Despite being disparaged in some corners, most teams and riders actually liked the five-day Tour of Qatar. Here’s what Mark Cavendish told VeloNews’s Gregor Brown about racing in Qatar: “Definitely the punch you get out of the Tour of Qatar is different to what you can get elsewhere. Every single rider who’s here got stuck in.”
Qatar was once Tom Boonen’s preferred spring classics warm-up — at least until his Quick-Step team was not invited to return last year — because of the one thing that Qatar offered in surplus: crosswinds. Here’s what he said about Qatar: “You don’t find these windy days anywhere else in the world. It’s a hard man’s race. It’s 60kph in the first hour of the race sometimes. So it’s logical, when you’re good here, you will be good at the front and fighting for the victory in the classics.”
On paper, the flat, barren, and desolate landscapes of Qatar seem to be an unlikely setting for a bike race, but when the wind kicks up, the classics hard men dropped the hammer — and the results were often spectacular. Last year’s largely booed world championships in Doha actually ended up delivering a tantalizing men’s road race because crosswinds helped deliver a rare scene of a shattered peloton.
The abrupt decision to cancel that race in December left many scratching their heads about what really happened. Officials floated the implausible idea of a budget crisis, but that hardly rings true for a nation overflowing with natural gas and oil reserves. Instead, insiders hinted at a behind-the-scenes power struggle on who controlled the race — it was owned by the Qataris, promoted by Eddy Merckx, and organized by ASO. The arrival of a new federation president leaves officials hopeful the race could return to the calendar in 2018.
The expanded Middle East offerings — which now includes races in Oman, Dubai, and Abu Dhabi in February — also put the pinch on existing, early season European races. Teams said they’ve had to adjust to not having Qatar on the calendar, perhaps giving the strapped Euro-side races a reprieve this season.

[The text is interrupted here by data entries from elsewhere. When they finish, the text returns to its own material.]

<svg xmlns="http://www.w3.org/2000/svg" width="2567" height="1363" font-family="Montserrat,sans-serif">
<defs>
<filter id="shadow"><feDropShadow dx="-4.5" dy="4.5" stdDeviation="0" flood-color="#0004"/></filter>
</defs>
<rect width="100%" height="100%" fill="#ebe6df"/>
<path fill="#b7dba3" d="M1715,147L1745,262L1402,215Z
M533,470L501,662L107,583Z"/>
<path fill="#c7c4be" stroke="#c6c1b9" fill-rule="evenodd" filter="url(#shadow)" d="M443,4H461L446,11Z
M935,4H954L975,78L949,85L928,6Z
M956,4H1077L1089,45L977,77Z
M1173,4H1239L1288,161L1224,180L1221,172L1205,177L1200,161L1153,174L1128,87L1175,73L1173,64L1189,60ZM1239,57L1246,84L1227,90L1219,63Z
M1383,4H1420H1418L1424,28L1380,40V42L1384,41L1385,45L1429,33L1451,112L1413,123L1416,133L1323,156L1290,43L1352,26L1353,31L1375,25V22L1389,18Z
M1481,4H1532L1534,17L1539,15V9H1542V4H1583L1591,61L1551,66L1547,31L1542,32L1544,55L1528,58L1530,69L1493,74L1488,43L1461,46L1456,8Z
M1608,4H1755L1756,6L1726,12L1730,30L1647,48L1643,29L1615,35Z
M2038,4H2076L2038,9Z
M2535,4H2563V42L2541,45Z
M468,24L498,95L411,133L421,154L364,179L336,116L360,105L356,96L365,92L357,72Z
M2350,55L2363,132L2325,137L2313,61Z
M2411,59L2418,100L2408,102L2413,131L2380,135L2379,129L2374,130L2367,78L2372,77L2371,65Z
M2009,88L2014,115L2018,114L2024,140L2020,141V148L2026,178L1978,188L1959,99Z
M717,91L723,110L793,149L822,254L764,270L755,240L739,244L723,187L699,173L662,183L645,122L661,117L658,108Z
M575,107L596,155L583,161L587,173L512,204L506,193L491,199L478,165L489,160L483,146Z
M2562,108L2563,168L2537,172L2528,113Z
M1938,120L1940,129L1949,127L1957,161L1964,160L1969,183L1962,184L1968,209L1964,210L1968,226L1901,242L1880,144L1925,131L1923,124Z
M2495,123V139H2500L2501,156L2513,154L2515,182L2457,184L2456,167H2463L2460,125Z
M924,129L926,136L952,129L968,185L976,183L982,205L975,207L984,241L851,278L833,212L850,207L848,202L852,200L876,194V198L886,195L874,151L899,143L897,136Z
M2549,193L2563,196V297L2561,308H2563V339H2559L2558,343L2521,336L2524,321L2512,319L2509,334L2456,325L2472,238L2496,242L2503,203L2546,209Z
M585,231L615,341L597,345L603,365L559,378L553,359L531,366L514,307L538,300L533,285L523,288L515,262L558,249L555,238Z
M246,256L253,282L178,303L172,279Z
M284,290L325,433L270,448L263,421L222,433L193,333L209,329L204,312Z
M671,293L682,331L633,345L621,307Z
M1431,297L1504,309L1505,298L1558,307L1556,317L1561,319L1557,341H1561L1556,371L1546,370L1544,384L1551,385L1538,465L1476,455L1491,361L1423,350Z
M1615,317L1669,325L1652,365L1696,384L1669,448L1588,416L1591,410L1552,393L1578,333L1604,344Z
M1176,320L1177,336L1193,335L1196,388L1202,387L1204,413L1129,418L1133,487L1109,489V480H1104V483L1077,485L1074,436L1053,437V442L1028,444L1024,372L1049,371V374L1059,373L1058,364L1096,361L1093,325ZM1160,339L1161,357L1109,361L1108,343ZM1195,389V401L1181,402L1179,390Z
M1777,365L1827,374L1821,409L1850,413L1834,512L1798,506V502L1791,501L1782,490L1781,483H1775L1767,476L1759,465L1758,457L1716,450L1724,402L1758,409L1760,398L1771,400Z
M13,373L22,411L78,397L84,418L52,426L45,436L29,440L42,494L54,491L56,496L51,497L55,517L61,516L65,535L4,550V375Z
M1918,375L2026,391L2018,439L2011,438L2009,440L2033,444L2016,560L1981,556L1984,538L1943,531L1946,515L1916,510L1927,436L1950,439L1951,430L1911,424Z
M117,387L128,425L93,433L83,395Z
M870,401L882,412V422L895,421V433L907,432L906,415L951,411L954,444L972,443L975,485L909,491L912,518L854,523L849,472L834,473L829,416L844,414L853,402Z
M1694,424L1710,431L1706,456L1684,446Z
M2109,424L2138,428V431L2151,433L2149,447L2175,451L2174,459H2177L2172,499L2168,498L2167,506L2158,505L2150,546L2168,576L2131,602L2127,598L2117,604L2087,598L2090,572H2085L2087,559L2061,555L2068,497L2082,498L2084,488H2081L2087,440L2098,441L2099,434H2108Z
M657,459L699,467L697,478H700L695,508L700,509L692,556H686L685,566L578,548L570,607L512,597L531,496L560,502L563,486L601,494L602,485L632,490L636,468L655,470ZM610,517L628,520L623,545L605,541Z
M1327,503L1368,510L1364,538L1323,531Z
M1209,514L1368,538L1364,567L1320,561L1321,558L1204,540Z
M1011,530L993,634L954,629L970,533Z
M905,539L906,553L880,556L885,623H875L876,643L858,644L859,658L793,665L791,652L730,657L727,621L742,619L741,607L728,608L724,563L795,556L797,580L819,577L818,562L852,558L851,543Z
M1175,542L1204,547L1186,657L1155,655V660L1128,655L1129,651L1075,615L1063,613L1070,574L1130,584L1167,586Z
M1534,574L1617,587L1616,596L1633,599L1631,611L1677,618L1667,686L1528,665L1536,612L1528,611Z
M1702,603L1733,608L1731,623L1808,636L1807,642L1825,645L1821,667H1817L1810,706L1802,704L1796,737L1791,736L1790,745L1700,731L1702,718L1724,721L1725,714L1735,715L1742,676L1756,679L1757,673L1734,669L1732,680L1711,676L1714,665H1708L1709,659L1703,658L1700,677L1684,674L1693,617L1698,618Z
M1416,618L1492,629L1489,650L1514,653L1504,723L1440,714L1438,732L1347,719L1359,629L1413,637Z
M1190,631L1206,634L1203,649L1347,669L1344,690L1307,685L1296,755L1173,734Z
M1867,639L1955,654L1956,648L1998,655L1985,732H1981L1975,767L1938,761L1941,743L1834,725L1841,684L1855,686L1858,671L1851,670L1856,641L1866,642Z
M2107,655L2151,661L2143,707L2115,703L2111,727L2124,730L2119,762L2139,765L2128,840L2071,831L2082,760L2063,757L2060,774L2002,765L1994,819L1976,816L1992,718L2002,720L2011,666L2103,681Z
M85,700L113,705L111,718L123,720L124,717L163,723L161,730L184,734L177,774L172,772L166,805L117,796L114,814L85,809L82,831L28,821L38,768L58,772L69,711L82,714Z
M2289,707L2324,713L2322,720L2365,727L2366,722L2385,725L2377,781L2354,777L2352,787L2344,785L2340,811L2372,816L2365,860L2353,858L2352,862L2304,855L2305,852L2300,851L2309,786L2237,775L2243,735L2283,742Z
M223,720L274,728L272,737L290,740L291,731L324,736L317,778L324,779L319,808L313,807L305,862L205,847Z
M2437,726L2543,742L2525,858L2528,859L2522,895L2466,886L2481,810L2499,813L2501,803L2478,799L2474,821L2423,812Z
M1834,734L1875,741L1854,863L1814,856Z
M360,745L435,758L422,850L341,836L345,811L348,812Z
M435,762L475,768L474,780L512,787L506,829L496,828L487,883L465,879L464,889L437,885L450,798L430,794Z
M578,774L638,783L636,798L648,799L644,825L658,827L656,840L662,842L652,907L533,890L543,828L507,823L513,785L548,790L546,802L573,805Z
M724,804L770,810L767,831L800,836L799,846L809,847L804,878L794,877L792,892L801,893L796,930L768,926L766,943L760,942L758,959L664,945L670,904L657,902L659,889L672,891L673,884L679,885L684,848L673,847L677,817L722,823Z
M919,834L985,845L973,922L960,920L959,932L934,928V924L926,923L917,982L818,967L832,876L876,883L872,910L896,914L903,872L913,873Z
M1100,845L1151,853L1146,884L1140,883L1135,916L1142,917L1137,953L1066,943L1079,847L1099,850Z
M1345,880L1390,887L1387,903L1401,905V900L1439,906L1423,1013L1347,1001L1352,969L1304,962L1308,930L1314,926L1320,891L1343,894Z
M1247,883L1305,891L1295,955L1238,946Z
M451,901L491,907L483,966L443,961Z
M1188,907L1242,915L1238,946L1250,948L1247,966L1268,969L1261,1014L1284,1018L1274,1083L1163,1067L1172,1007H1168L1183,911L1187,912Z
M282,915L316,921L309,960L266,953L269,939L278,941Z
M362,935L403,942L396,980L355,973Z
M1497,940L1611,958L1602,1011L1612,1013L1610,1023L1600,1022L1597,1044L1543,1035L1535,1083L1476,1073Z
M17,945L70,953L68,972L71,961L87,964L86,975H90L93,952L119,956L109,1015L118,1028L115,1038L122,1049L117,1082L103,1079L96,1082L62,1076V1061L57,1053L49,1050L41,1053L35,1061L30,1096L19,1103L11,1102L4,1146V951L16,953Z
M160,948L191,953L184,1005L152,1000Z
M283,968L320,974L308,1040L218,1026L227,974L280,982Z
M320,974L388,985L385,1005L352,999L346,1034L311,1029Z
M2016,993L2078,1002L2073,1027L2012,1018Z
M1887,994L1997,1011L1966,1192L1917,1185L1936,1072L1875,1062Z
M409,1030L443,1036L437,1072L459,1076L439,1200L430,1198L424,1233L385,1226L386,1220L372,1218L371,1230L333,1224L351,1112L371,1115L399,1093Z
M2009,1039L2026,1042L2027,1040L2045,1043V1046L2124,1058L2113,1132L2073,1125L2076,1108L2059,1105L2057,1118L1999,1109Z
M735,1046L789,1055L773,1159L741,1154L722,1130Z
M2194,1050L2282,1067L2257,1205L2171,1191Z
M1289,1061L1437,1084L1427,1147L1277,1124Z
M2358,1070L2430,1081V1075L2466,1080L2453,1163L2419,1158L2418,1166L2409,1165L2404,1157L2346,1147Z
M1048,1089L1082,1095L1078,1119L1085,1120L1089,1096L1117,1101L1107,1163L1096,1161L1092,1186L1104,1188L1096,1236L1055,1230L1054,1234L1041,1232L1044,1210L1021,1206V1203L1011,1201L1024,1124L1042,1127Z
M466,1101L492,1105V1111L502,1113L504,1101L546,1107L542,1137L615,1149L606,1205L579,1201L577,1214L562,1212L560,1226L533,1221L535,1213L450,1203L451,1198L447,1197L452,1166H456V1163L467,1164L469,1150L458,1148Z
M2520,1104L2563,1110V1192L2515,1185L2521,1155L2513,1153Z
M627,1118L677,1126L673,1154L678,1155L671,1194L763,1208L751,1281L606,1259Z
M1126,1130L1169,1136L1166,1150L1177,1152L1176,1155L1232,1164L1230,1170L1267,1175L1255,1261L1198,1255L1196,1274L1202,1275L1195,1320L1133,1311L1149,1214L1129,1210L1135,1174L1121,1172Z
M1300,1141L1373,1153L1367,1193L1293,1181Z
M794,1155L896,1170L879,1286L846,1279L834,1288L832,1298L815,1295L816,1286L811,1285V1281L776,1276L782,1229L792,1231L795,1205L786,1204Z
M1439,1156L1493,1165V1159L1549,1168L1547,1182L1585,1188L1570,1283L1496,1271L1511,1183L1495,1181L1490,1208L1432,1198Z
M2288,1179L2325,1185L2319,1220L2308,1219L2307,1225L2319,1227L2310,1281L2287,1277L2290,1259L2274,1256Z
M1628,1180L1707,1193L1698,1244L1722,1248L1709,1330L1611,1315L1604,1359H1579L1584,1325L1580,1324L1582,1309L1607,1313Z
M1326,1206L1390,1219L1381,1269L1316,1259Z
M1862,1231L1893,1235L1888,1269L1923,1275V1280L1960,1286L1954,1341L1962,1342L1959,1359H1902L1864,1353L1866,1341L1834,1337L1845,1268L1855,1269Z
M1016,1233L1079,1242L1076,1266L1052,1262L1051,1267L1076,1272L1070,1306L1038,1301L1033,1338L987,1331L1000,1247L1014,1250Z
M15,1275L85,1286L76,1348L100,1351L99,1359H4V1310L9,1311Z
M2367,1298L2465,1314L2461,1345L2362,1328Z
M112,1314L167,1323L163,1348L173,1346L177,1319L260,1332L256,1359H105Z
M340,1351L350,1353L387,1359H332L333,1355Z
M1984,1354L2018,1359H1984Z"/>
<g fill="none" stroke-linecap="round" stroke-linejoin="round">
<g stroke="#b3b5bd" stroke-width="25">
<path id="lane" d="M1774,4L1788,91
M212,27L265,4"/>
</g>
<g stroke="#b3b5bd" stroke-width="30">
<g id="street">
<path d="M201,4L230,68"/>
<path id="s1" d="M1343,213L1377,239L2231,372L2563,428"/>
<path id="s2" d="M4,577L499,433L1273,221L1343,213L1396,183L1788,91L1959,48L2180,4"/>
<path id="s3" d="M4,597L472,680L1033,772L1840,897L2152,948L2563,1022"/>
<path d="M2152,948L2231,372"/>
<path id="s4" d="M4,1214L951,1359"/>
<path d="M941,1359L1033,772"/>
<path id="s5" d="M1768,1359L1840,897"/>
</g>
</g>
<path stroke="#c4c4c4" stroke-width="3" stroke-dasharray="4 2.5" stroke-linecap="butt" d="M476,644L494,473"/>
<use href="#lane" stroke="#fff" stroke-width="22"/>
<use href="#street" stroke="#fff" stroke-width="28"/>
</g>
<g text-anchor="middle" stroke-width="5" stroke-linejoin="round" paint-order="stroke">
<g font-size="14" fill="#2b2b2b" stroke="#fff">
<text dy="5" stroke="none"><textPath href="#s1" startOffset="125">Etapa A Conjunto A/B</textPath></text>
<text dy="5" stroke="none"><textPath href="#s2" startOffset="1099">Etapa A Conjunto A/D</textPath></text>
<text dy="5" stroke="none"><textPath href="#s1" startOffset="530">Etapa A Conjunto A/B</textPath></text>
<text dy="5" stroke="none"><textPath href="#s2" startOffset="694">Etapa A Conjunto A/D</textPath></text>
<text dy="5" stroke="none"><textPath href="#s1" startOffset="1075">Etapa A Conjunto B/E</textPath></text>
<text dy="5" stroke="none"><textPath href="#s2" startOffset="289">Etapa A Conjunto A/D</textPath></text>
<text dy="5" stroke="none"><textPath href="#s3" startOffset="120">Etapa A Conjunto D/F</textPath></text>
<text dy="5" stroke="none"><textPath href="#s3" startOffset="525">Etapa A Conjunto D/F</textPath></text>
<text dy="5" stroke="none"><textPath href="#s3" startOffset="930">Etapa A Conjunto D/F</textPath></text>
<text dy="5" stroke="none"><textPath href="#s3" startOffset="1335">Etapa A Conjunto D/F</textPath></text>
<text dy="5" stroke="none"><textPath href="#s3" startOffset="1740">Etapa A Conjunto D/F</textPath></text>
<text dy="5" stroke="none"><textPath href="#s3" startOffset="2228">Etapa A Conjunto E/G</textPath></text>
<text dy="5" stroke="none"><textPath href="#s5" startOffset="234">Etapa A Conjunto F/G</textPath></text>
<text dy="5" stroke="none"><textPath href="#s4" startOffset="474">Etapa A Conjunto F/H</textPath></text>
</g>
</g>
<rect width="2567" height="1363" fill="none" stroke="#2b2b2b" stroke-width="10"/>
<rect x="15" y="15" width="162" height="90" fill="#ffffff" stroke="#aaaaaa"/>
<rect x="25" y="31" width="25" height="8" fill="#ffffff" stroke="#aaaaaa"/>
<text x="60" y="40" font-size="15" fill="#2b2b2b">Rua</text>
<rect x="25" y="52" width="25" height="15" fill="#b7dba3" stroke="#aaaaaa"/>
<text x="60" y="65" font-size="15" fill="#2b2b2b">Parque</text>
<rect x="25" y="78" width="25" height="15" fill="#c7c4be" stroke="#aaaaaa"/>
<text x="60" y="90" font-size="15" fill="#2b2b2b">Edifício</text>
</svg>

“The main problem for the teams about Qatar is that the decision came so late. There was already planning and everyone had their race schedules set, so for this late decision, it did throw in a bit of a wrench,” said BMC Racing’s sport manager Allan Peiper. “There are also good races in Europe that deserve merit. That doesn’t mean we cannot broaden out to the rest of the world, to Australia, or to the Middle East or wherever, but those organizers have been around 60-70 years, and every year they keep coming up with a race at the same time.
“If the historic races go, and then the new WorldTour races fold after a few years, then we have a real dilemma. It is an interesting situation that has arisen.”
Like many teams, BMC had to adjust with the hole left by Qatar. Instead of battling crosswinds and staying in five-star digs along Doha’s corniche, BMC sent its classics star Greg Van Avermaet to the Volta a Valenciana.
And the lure of the desert crosswinds is prompting Movistar to send its Colombian climber Nairo Quintana to Abu Dhabi later this month in order to improve his chops in the echelons as he prepares for the Giro-Tour double.
Qatar might not rank as one of cycling’s greatest stage races, but the classics-bound big hitters will be missing it this week. Qatar’s legacy speaks for itself. Every year Boonen won the overall title at Qatar, he won either Tour of Flanders or Paris-Roubaix.